Project Supervisor
The effort started with a security analysis of major Brazilian banking applications in the Android platform. It considered the SSL/TLS configuration (supported standards, algorithms, and other settings) at the server-side and public key certificate validation performed on the client-side. We discovered that six out of the seven major Brazilian banks did not appropriately protect against man-in-the-middle attacks, making it possible for an attacker in control of the communication infrastructure to collect authentication credentials and sensitive financial information.
Vulnerabilities were disclosed to the interested parties in May 2015, following standard industry practice, and the findings received coverage in Brazilian news. After that, the effort continued beyond the initial disclosure by monitoring security issues in these apps every six months, concluding that security posture oscillates quite a bit as mobile apps receive interface overhauls and new features frequently. These results produced a technical report, which was novel in conducting such an extensive security analysis over a significant amount of time (4 years).
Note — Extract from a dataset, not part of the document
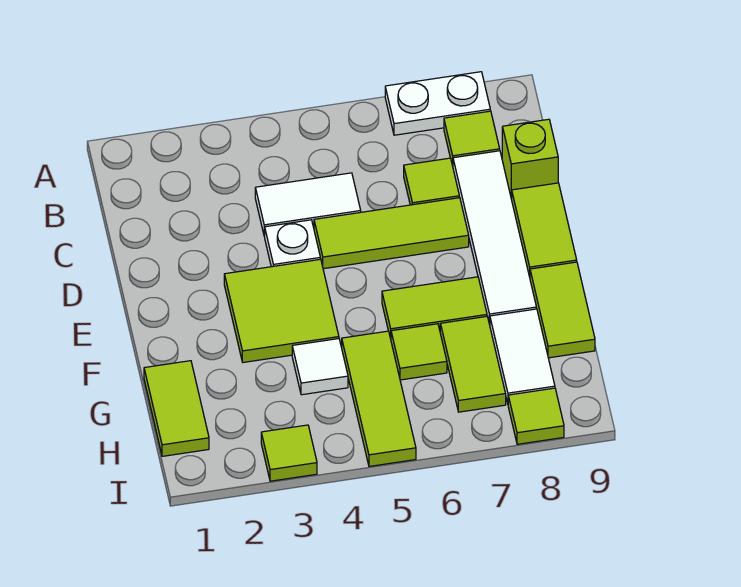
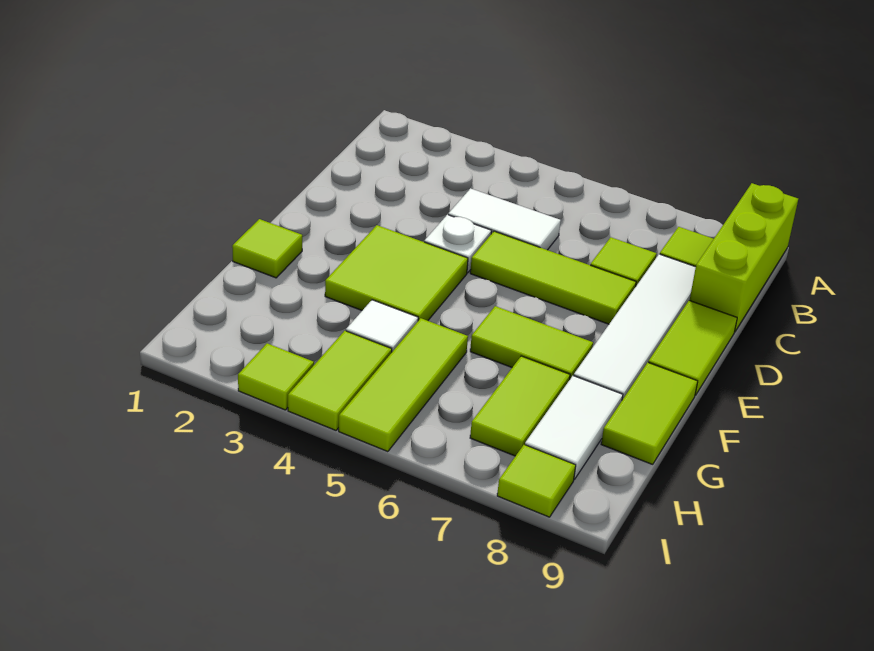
white 1x2 plate [385,72,490,135] -> none
lime 1x1 brick [502,119,558,199] -> lime 1x3 brick [690,183,798,331]
lime 1x2 tile [144,361,209,456] -> lime 1x2 tile moved to [288,331,392,430]
lime 1x1 tile [391,324,447,380] -> lime 1x1 tile moved to [232,219,302,278]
In the last few years, the project has been expanded and adapted the initial prototype for my courses in Network and Systems Security. The result is a final assignment using industry-standard tools for students to conduct security analysis that considers aspects of software security, network communication, authentication mechanisms, and privacy. Around 50 Android applications (mainly from Denmark) have been analyzed using this methodology, which surfaced numerous vulnerabilities in the insecure deployment of cryptography and API design, weak authentication workflows, and session management. In several cases, the vulnerabilities were critical enough to warrant extremely careful disclosure to the interested parties using secure means.
A remarkably successful example that illustrates the effort was the detection of vulnerabilities related to inadequate information disclosure, social engineering threats, and Denial of Service attacks during the deployment of the new MitID system.